Resource Creation
A resource is a program object that provides connections to such systems as database servers and messaging systems. Jakarta EE components can access a wide variety of resources, including databases, mail sessions, Jakarta Messaging objects, and URLs. The Jakarta EE platform provides mechanisms that allow you to access all these resources in a similar manner. This chapter examines several types of resources and explains how to create them.
Resources and JNDI Naming
In a distributed application, components need to access other components and resources, such as databases. For example, a servlet might invoke remote methods on an enterprise bean that retrieves information from a database. In the Jakarta EE platform, the Java Naming and Directory Interface (JNDI) naming service enables components to locate other components and resources.
A resource is a program object that provides connections to systems, such as database servers and messaging systems.
A Java Database Connectivity resource is sometimes referred to as a data source.
Each resource object is identified by a unique, people-friendly name, called the JNDI name.
For example, the JNDI name of the preconfigured JDBC resource for Apache Derby shipped with GlassFish Server is java:comp/DefaultDataSource
.
An administrator creates resources in a JNDI namespace.
In GlassFish Server, you can use either the Administration Console or the asadmin
command to create resources.
Applications then use annotations to inject the resources.
If an application uses resource injection, GlassFish Server invokes the JNDI API, and the application is not required to do so.
However, it is also possible for an application to locate resources by making direct calls to the JNDI API.
A resource object and its JNDI name are bound together by the naming and directory service.
To create a new resource, a new name/object binding is entered into the JNDI namespace.
You inject resources by using the @Resource
annotation in an application.
You can use a deployment descriptor to override the resource mapping that you specify in an annotation. Using a deployment descriptor allows you to change an application by repackaging it rather than by both recompiling the source files and repackaging. However, for most applications a deployment descriptor is not necessary.
DataSource Objects and Connection Pools
To store, organize, and retrieve data, most applications use a relational database. Jakarta EE components may access relational databases through the JDBC API. For information on this API, see https://docs.oracle.com/javase/8/docs/technotes/guides/jdbc/.

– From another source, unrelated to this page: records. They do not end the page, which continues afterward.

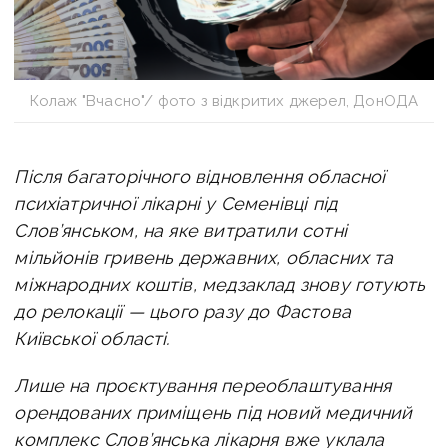
Колаж "Вчасно"/ фото з відкритих джерел, ДонОДА
Після багаторічного відновлення обласної
психіатричної лікарні у Семенівці під
Слов’янськом, на яке витратили сотні
мільйонів гривень державних, обласних та
міжнародних коштів, медзаклад знову готують
до релокації — цього разу до Фастова
Київської області.
Лише на проєктування переоблаштування
орендованих приміщень під новий медичний
комплекс Слов’янська лікарня вже уклала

In the JDBC API, databases are accessed by using DataSource
objects.
A DataSource
has a set of properties that identify and describe the real-world data source that it represents.
These properties include such information as the location of the database server, the name of the database, the network protocol to use to communicate with the server, and so on.
In GlassFish Server, a data source is called a JDBC resource.
Applications access a data source by using a connection, and a DataSource
object can be thought of as a factory for connections to the particular data source that the DataSource
instance represents.
In a basic DataSource
implementation, a call to the getConnection
method returns a connection object that is a physical connection to the data source.
A DataSource
object may be registered with a JNDI naming service.
If so, an application can use the JNDI API to access that DataSource
object, which can then be used to connect to the data source it represents.
DataSource
objects that implement connection pooling also produce a connection to the particular data source that the DataSource
class represents.
The connection object that the getConnection
method returns is a handle to a PooledConnection
object rather than a physical connection.
An application uses the connection object in the same way that it uses a connection.
Connection pooling has no effect on application code except that a pooled connection, like all connections, should always be explicitly closed. When an application closes a connection that is pooled, the connection is returned to a pool of reusable connections.
The next time getConnection
is called, a handle to one of these pooled connections will be returned if one is available.
Because connection pooling avoids creating a new physical connection every time one is requested, applications can run significantly faster.
A JDBC connection pool is a group of reusable connections for a particular database. Because creating each new physical connection is time consuming, the server maintains a pool of available connections to increase performance. When it requests a connection, an application obtains one from the pool. When an application closes a connection, the connection is returned to the pool.
Applications that use Jakarta Persistence specify the DataSource
object they are using in the jta-data-source
element of the persistence.xml
file:
<jta-data-source>jdbc/MyOrderDB</jta-data-source>
This is typically the only reference to a JDBC object for a persistence unit. The application code does not refer to any JDBC objects.
Creating Resources Administratively
Before you deploy or run many applications, you may need to create resources for them.
An application can include a glassfish-resources.xml
file that can be used to define resources for that application and others.
You can then use the asadmin
command, specifying as the argument a file named glassfish-resources.xml
, to create the resources administratively, as shown.
asadmin add-resources glassfish-resources.xml
The glassfish-resources.xml
file can be created in any project using NetBeans IDE or by hand.
Some of the Jakarta Messaging examples use this approach to resource creation.
A file for creating the resources needed for the Messaging simple producer example can be found in the jms/simple/producer/src/main/setup
directory.
You could also use the asadmin create-jms-resource
command to create the resources for this example.
When you are done using the resources, you would use the asadmin list-jms-resources
command to display their names, and the asadmin delete-jms-resource
command to remove them, regardless of the way you created the resources.